U.S. Marines of the 28th Regiment, 5th Division, raise the American flag atop Mt. Suribachi, Iwo Jima, on Feb. 23, 1945.
Joe Rosenthal—AP Photo
By Lily Rothman
February 23, 2015

One day in late February of 1945, TIME correspondent Robert Sherrod cabled his editors a report about what had occurred on the island of Iwo Jima during the previous day. The island’s Mount Suribachi had been captured that morning, Feb. 23, and an American flag had been raised there. “A lot of the boys cried when they saw the flag raised on top of the mountain,” Sherrod reported, in parentheses, having heard so from a marine officer.

“When the U.S. flag was raised over this highest point on the island,” the magazine duly informed readers in the next issue, “some marines wept openly.”

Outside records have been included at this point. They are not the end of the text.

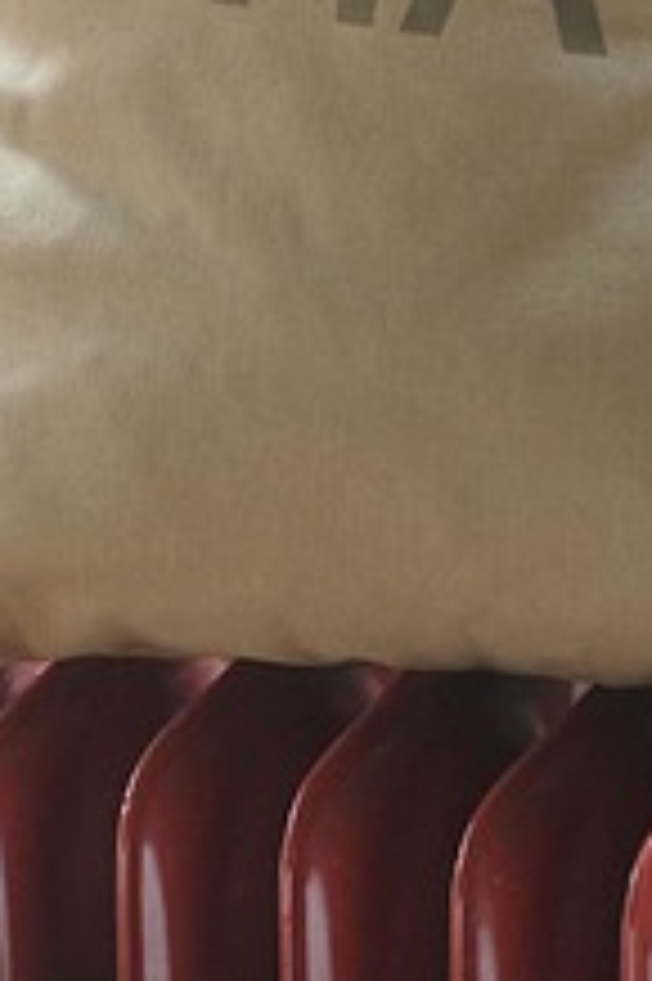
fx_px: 7591
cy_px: -862
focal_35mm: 279
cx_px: 607
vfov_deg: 7.2
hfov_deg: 4.9
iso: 640
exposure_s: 1/125
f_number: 3.2
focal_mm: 70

(Read more about Sherrod’s cables from the beginning of the battle here.)

The sight that made those men weep led to one of the most enduring images of the war and perhaps the 20th century. The Joe Rosenthal Associated Press photograph of a flag-raising on Suribachi was printed in that very issue of TIME, with a caption noting that the moment would “rank with Valley Forge, Gettysburg and Tarawa.” And, within weeks, the picture had become, as TIME reported then, “easily the most widely printed photograph of World War II.”

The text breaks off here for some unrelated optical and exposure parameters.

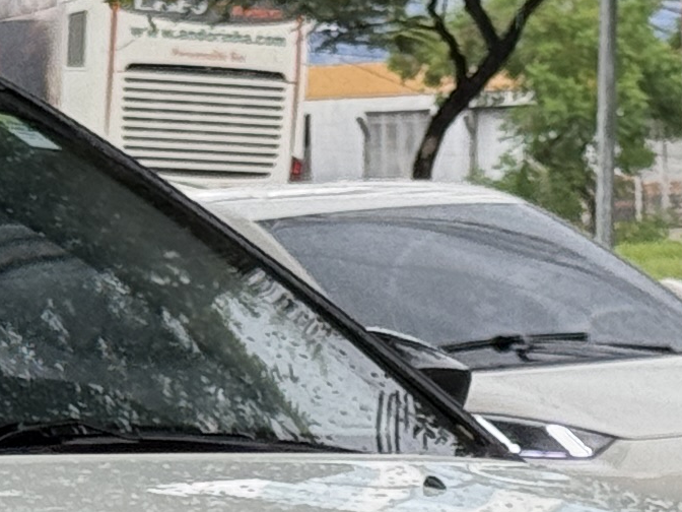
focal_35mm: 288
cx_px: -133
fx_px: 5674
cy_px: 680
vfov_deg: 5.1
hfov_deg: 6.8
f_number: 1.78
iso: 64
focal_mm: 6.76
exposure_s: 1/284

But did the photograph actually capture the moment that made the marines cry? It’s hard to be certain. Rosenthal’s photo wasn’t of the first moment the mountain was captured and claimed, as TIME explained:

Along with the praise came inevitable murmurs that the sculptural symmetry of the picture was “too good to be true.” Last week short (5 ft. 6 in.), bespectacled, mustached Associated Press Photographer Rosenthal, 33, camera veteran of Guadalcanal, Guam and Peleliu got back to the U.S. Said he: the picture was taken without one word of direction by him, was completely unposed.

Along with him came the full story of the first flag raising on Mt. Suribachi (Rosenthal’s was the second) and the bad luck of Marine Photographer Louis R. Lowery. On D-plus-four, Sergeant Lowery, the only photographer present, scrambled to the top of 546-ft. Suribachi, took 56 pictures of marines raising a 3-ft. American flag under heavy fire. A Jap grenade landed at Lowery’s feet; he ducked, tumbled 50 feet down the side of the volcano, wrenched his side, smashed his camera. For all his pains, his shot of Iwo’s first flag raising was far from dramatic. A few hours later, when firing was less severe but still continuing, a second band of marines made their way to the top, planted a larger flag in the same spot. This time A.P.’s Rosenthal was along, got his great picture.

And, the article added, neither of those moments were official. Though the high point had been captured, it would take weeks for the marines to take the whole island. It wasn’t until March, when that mission had been accomplished, that the U.S.’s Admiral Chester Nimitz supervised the official raising of an American flag at Suribachi.